Les versements sont alors considérés comme des présents d'usage. "Les frais de nourriture, d'entretien, d'éducation, d'apprentissage, les frais ordinaires d'équipement, ceux de noces et les présents d'usage ne doivent pas être rapportés, sauf volonté contraire du disposant. Le caractère de présent d'usage s'apprécie à la date où il est consenti et compte tenu de la fortune du disposant", précise ainsi l'article 852 du Code civil.
"Les cadeaux d'anniversaire font partie de ce que l'on appelle les présents d'usage. Il faut qu'il existe une occasion particulière de faire un cadeau (mariage, fête religieuse…) et que le montant du cadeau ne soit pas disproportionné par rapport à la fortune de celui qui le fait. Les présents d'usage échappent au droit des successions et au droit fiscal", détaille encore Frédéric Douet.
Par ailleurs, il n'y a pas de seuil précis en la matière. Un cadeau de 30.000 euros par un milliardaire peut très bien être considéré comme un présent d'usage, alors que le même montant sera assimilé à une donation par le fisc pour les classes moyennes par exemple.
Un versement moyen inférieur à 20 euros
"Il est possible de suivre le même raisonnement à l'égard des cagnottes en ligne qui ne sont ni plus ni moins que la version moderne de l'enveloppe qui circulait lors par exemple d'un anniversaire.

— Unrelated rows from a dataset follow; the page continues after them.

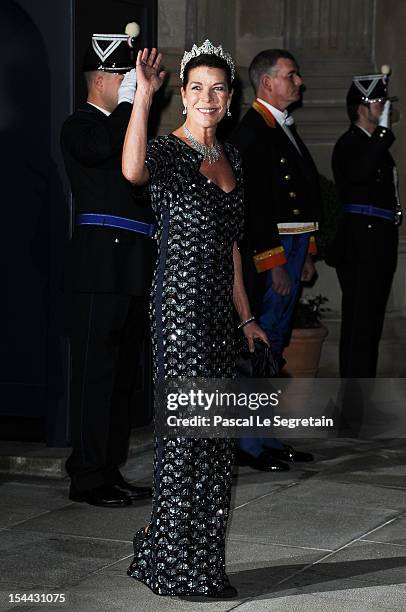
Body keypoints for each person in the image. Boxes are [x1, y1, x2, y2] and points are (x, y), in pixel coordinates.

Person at [122, 41, 268, 598]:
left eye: (218, 89)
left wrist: (247, 317)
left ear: (230, 100)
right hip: (179, 312)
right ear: (182, 96)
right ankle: (177, 568)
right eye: (197, 88)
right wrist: (142, 98)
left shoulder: (232, 160)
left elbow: (232, 247)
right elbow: (132, 170)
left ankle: (193, 557)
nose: (208, 98)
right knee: (186, 439)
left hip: (216, 313)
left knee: (214, 443)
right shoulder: (167, 149)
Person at [61, 26, 155, 507]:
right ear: (101, 78)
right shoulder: (80, 124)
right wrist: (130, 104)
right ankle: (86, 475)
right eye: (124, 76)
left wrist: (133, 108)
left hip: (133, 265)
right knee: (95, 376)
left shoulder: (127, 121)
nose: (131, 84)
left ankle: (109, 467)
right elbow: (102, 151)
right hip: (99, 267)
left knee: (121, 380)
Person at [230, 49, 321, 471]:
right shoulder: (253, 130)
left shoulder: (281, 126)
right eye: (291, 74)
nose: (298, 82)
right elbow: (257, 208)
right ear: (267, 82)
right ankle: (248, 444)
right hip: (271, 252)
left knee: (277, 347)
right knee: (259, 346)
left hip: (292, 248)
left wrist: (307, 253)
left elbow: (303, 200)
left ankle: (265, 436)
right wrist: (275, 261)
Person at [329, 72, 400, 377]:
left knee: (372, 323)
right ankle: (350, 410)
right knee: (359, 324)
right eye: (378, 102)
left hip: (381, 238)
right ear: (361, 107)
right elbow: (359, 172)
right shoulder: (350, 143)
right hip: (361, 241)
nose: (384, 108)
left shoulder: (374, 145)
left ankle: (363, 402)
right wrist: (383, 134)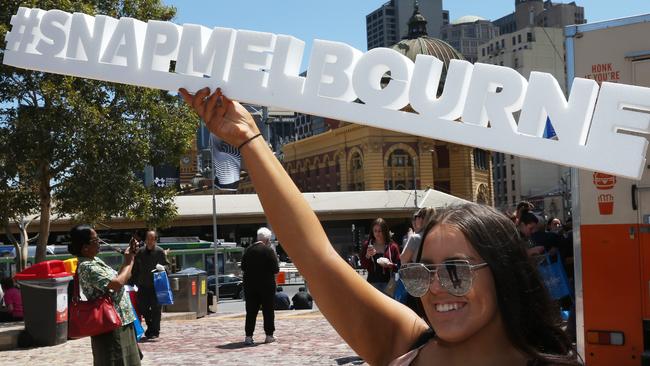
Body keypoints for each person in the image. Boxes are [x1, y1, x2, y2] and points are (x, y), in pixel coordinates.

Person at [179, 87, 579, 365]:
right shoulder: (405, 344)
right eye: (423, 274)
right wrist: (249, 139)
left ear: (504, 272)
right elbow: (316, 259)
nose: (436, 288)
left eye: (456, 271)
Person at [68, 225, 141, 364]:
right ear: (85, 247)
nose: (100, 243)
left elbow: (123, 277)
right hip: (109, 326)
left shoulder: (95, 261)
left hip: (122, 320)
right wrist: (129, 260)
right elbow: (116, 283)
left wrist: (130, 258)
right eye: (96, 240)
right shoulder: (87, 267)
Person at [240, 227, 279, 345]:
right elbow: (276, 269)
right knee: (268, 311)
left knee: (251, 311)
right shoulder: (268, 251)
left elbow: (243, 267)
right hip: (267, 286)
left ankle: (248, 336)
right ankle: (269, 335)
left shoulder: (248, 250)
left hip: (250, 286)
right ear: (267, 240)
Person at [131, 229, 169, 340]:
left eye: (152, 239)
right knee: (143, 308)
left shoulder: (160, 251)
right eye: (148, 239)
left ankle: (155, 331)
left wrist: (163, 268)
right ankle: (150, 326)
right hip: (142, 285)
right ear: (145, 240)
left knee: (156, 309)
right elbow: (135, 268)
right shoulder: (140, 252)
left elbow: (167, 267)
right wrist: (132, 281)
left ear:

La somme globale peut être importante mais chaque versement pris isolément ne constitue pas un appauvrissement de celui qui l'effectue", estime Frédéric Douet.
"Pour cette raison il est possible de soutenir que le bénéficiaire de la cagnotte n'est pas redevable des droits de donation."
D'autant que le versement moyen pour cette cagnotte, un peu moins de 20 euros, reste relativement modeste. Toutefois, la question pourrait se poser pour certains versements au sein de cette cagnotte qui ont parfois atteint plusieurs milliers d'euros, comme ont pu le constater des journalistes de BFM avant la clôture de la cagnotte.
Un autre élément pourrait être mis en avant: s'agit-il d'une donation si on considère que le versement de 1,6 million d'euros est fait en une fois à un bénéficiaire? On pourrait alors estimer que c'est l'entreprise Gofundme qui effectue une donation. Mais selon Frédéric Douet, cela ne tient pas.
"La plateforme ne joue que le rôle d'intermédiaire. Ce qui compte c'est la relation entre le contributeur et le bénéficiaire de la cagnotte", souligne-t-il.
Sur ces questions, le fisc semble quoi qu'il arrive assez embarrassé. D'autant qu'il n'y a pas de jurisprudence sur laquelle s'appuyer. Personne à la Direction générale des finances publiques n'était disponible dans l'immédiat pour répondre à nos questions.